House Oversight Committee Chairman James Comer plans to sharply criticize Minnesota Gov. Tim Walz during a congressional hearing focused on alleged fraud involving federally funded welfare programs in the state. Comer is expected to argue that Walz failed to act on early warnings about potential abuse and that whistleblowers who raised concerns were ignored or punished.
In prepared remarks released ahead of the hearing, Comer contends that Walz and Minnesota Attorney General Keith Ellison were aware of serious risks within several state-administered federal programs long before publicly acknowledging the scale of the problem.
“While Governor Walz hesitated, taxpayers lost billions,” Comer is expected to say. “Attorney General Ellison has also claimed his office aggressively pursued fraudsters, but those claims do not hold up when compared to the documented record.”
The Republican-led committee says it has interviewed more than 30 whistleblowers as part of its investigation. According to Comer’s remarks, these individuals include current state employees and Democrats who claim their warnings were dismissed or met with retaliation.
“We have spoken with over thirty whistleblowers, many of them current employees and Democrats, who say they were ignored, retaliated against, and even surveilled for raising concerns,” Comer plans to say. “Instead of protecting the whistleblowers, the Walz administration protected the system that enabled fraud.”
The hearing follows the publication of a 53-page report from the committee detailing what investigators describe as early signs of fraud in several programs administered by Minnesota. The report alleges that Walz and Ellison were alerted to irregularities in the state’s Child Care Assistance Program and certain Medicaid programs as early as the spring of 2019. It also claims state officials were warned about potential fraud in food aid programs run through the Minnesota Department of Education beginning in April 2020.
According to the report, internal records and testimony suggest state leaders were aware of vulnerabilities long before the public learned about them.
“While the Committee continues to review documents and meet with whistleblowers, it is evident that Governor Walz and Attorney General Ellison knew about the fraud in federal programs administered by the State of Minnesota much earlier than they told the American people,” the report states.
The investigation follows criminal charges filed by federal prosecutors in connection with Feeding Our Future, a Minnesota nonprofit accused of orchestrating a massive fraud scheme involving the Federal Child Nutrition Program. Prosecutors allege that more than $240 million intended to feed children was stolen through the operation.

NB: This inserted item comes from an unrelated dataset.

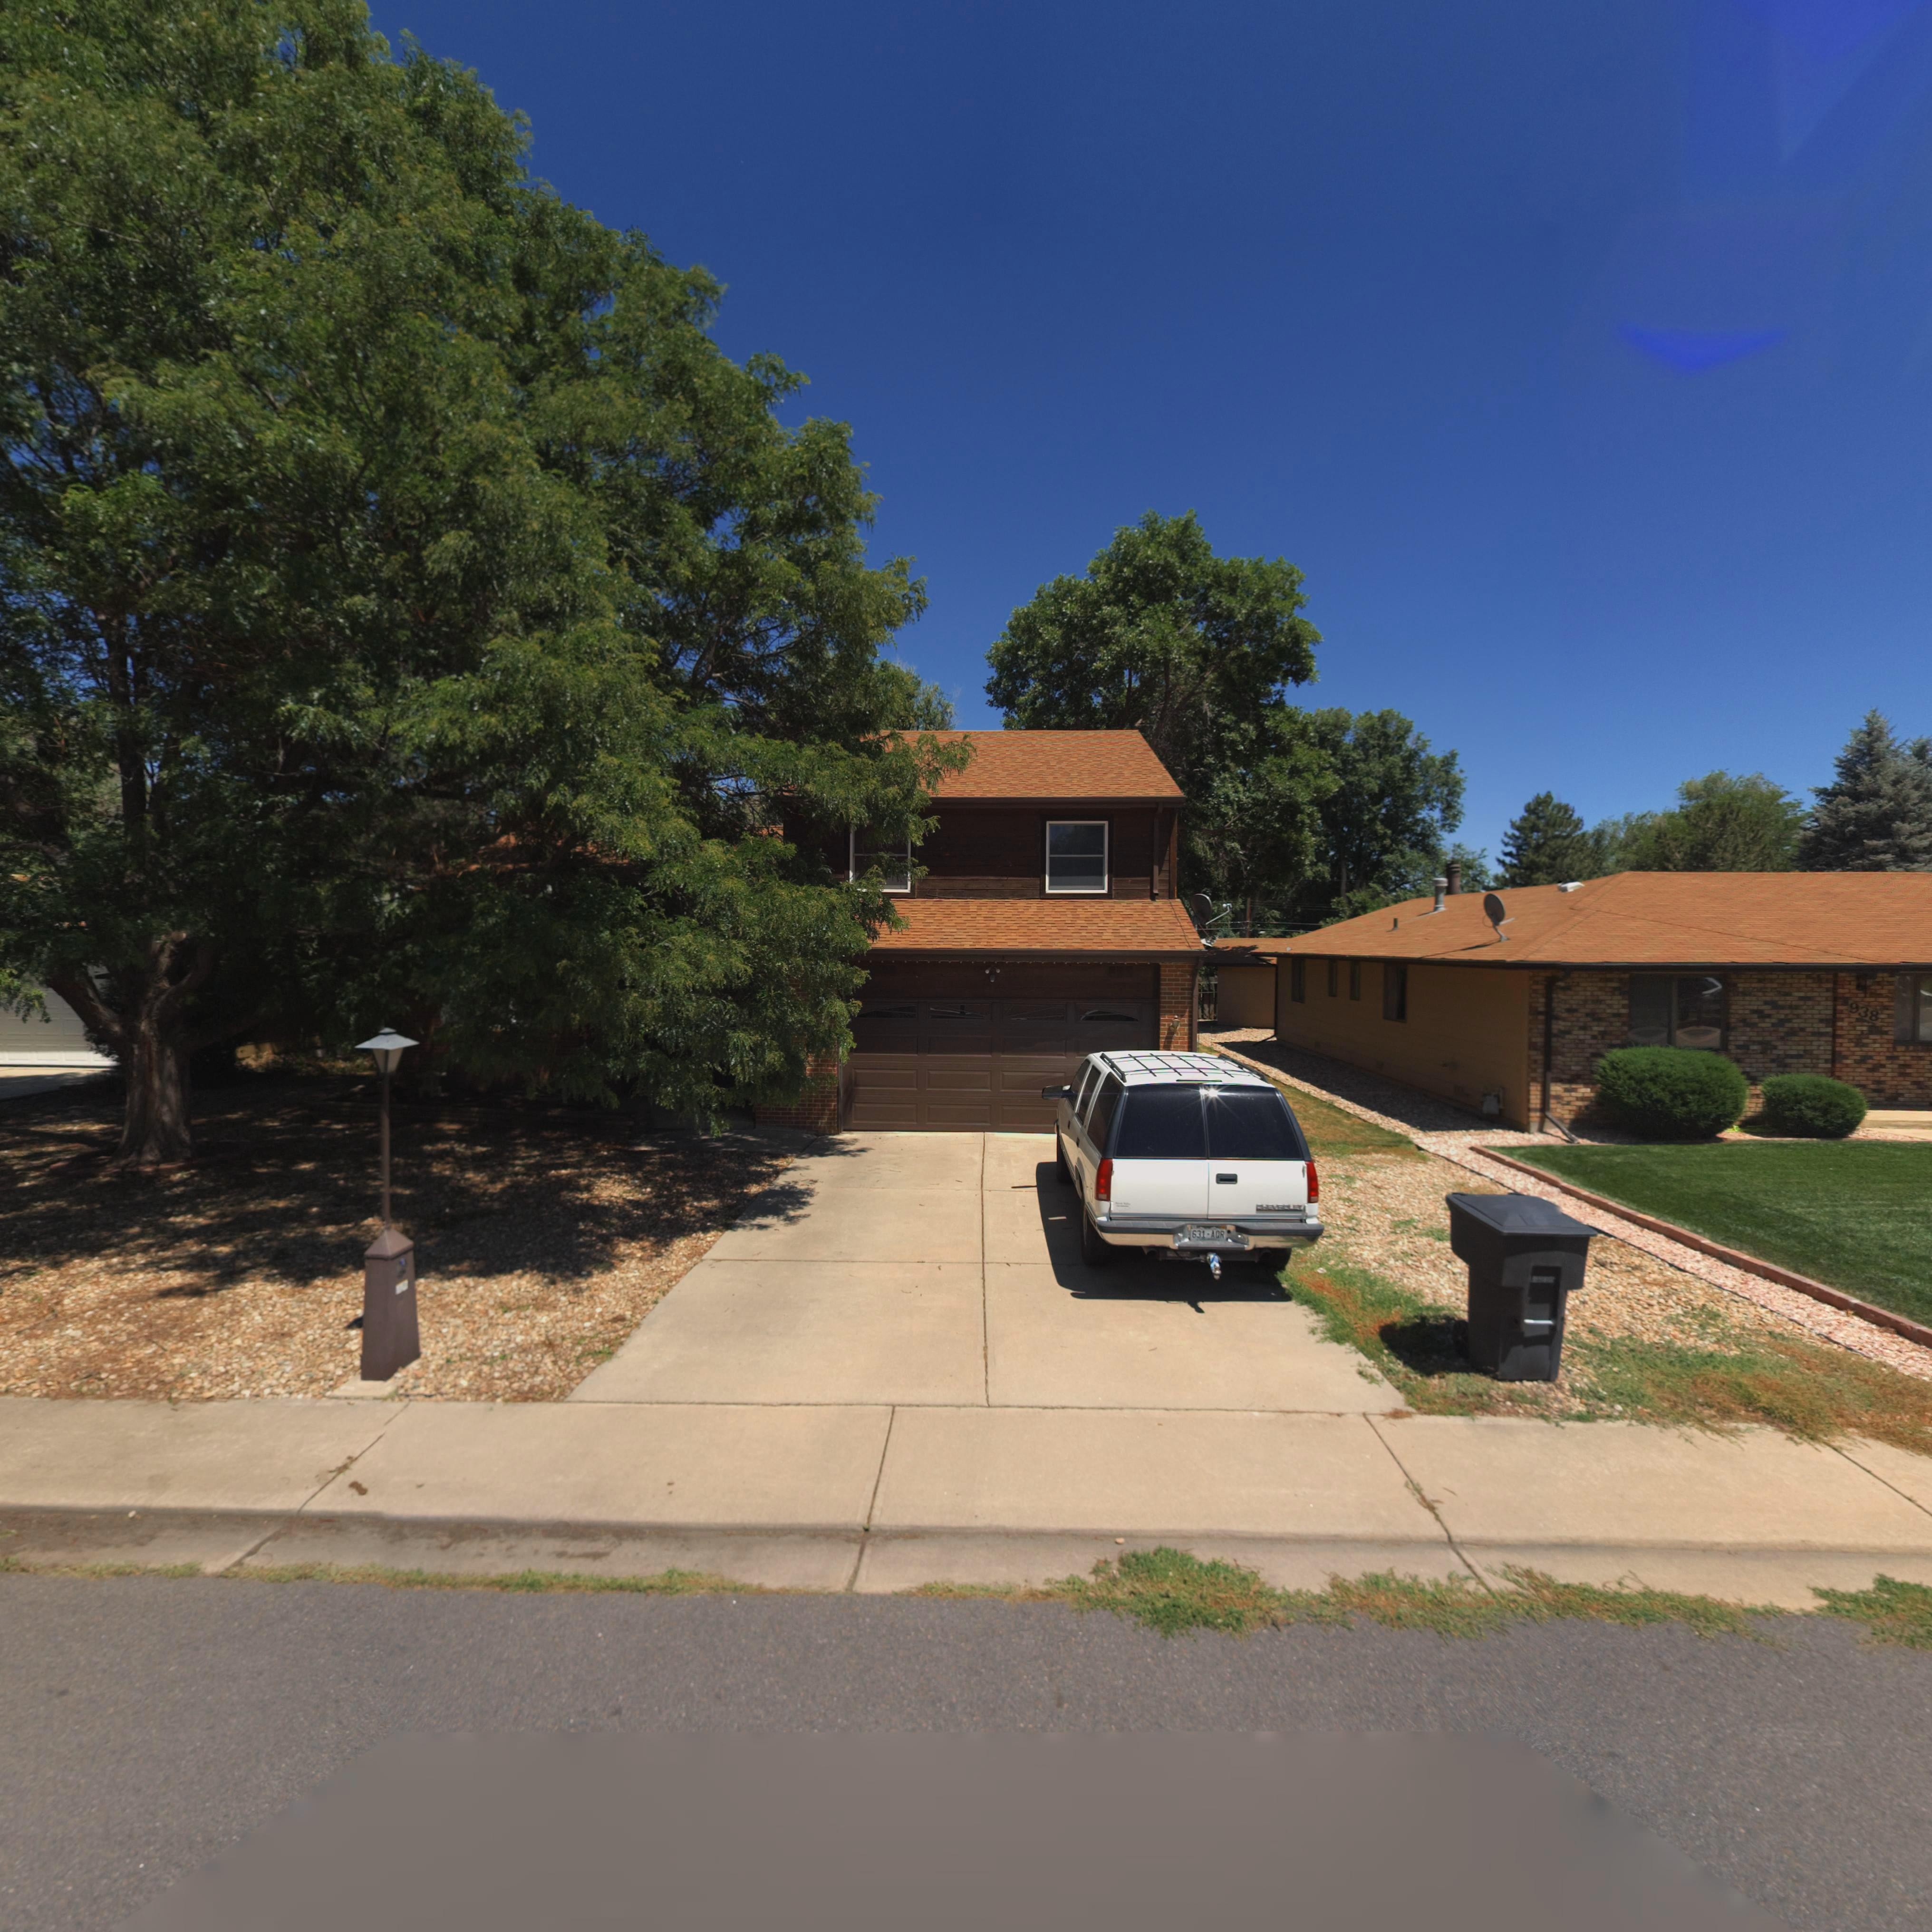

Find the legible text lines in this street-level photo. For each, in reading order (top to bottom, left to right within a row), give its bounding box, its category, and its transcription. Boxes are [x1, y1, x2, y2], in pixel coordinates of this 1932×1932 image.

[1848, 1001, 1879, 1022] StreetNumber: 938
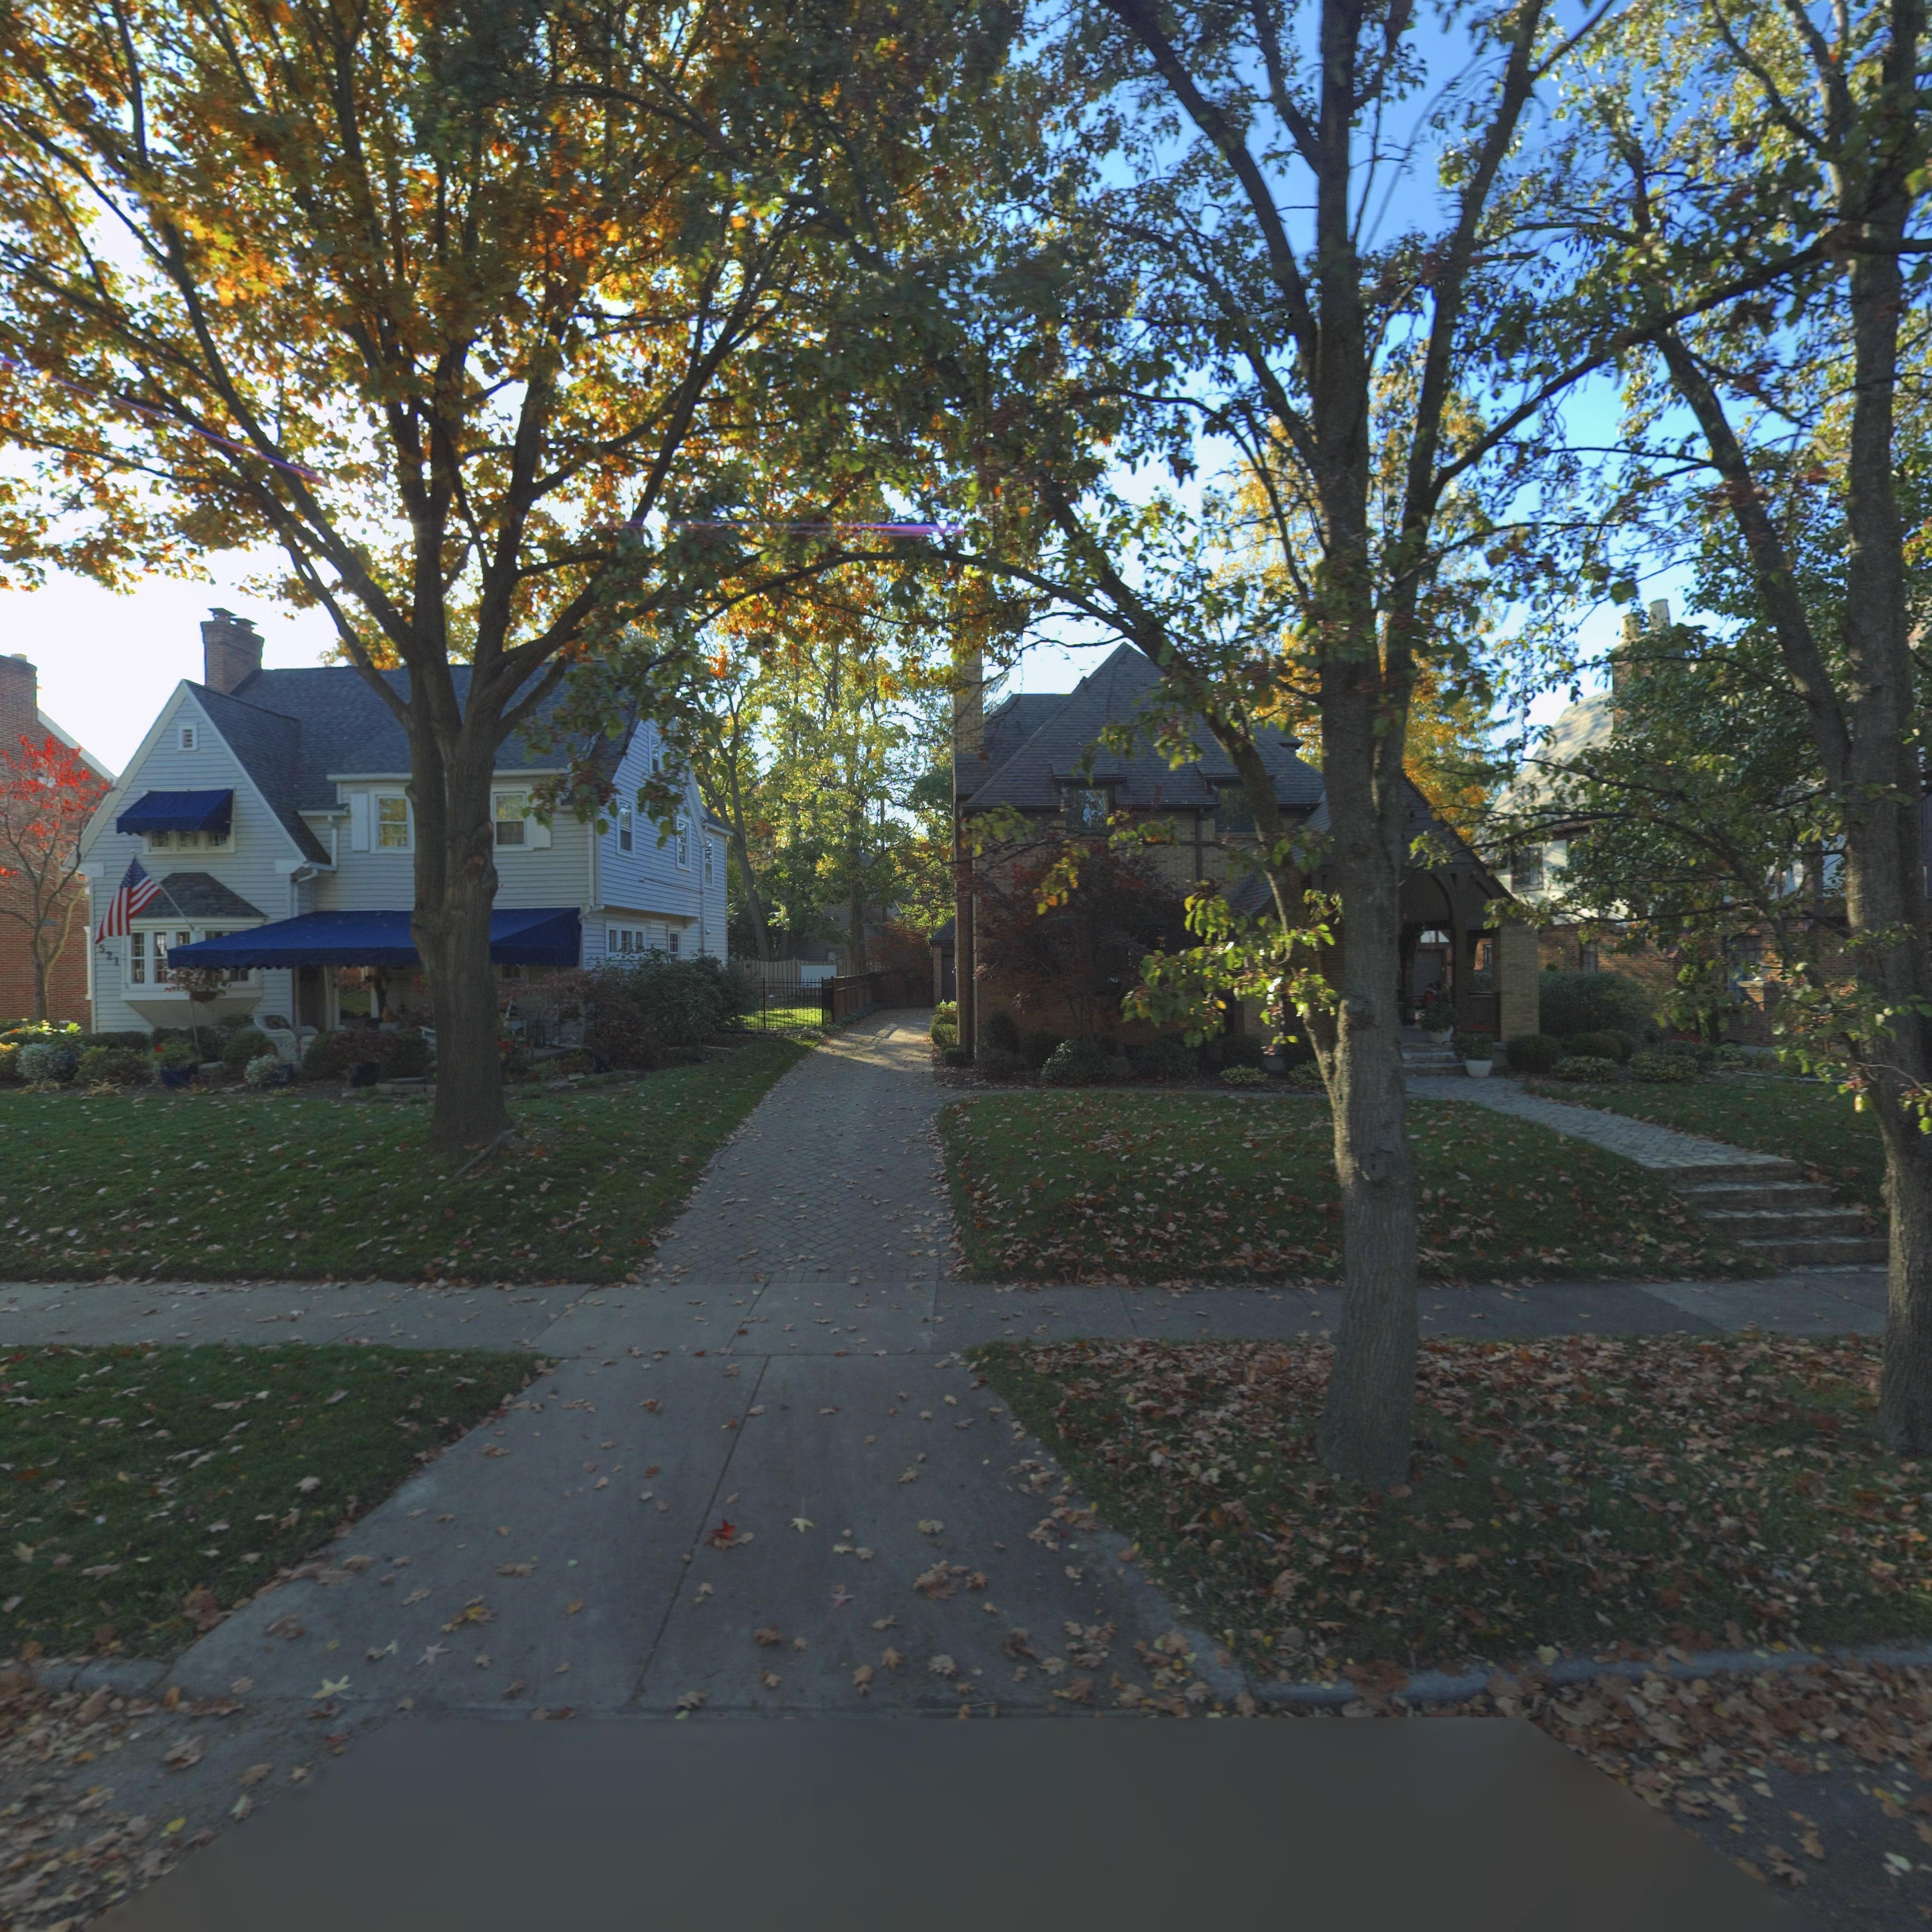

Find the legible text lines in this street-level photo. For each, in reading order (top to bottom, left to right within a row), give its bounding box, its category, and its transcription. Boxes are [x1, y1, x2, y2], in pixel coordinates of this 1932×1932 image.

Authorities have since expanded their inquiries into other state-run programs, including Medicaid and childcare assistance systems, raising broader questions about oversight and accountability.
Comer is expected to describe the situation as one of the most significant oversight failures his committee has investigated.
“Billions of taxpayer dollars were stolen from social service programs while warnings piled up, whistleblowers spoke out, and state officials chose delay and denial over action,” his prepared remarks state. Comer also cites federal estimates suggesting that as much as $9 billion could have been stolen from fourteen Medicaid programs administered in Minnesota.
Republicans on the committee argue the problem reflects systemic failures rather than isolated incidents.
“What we’ve uncovered in Minnesota is not a paperwork error or a few bad actors slipping through the cracks,” Comer intends to say. “It represents a sustained failure of leadership.”
The committee’s report also suggests that state officials hesitated to aggressively pursue fraud allegations because of concerns about political fallout involving Minneapolis’ influential Somali community, an assertion that is likely to provoke strong pushback from state leaders.
Walz and Ellison have consistently rejected accusations that they knowingly allowed fraud to occur. Both have accused House Republicans of politicizing ongoing investigations. Walz has also criticized the Trump administration’s previous decision to temporarily halt certain Medicaid reimbursements to Minnesota, describing it as politically motivated.
The issue has already produced tense exchanges on Capitol Hill. During earlier questioning, Rep. Jim Jordan pressed Walz about the decision to resume payments to organizations connected to Feeding Our Future following a court dispute.
As federal and state investigations continue, the hearing highlights the growing political battle between House Republicans and Minnesota’s Democratic leadership over responsibility for one of the largest alleged fraud schemes involving federal social programs in recent years.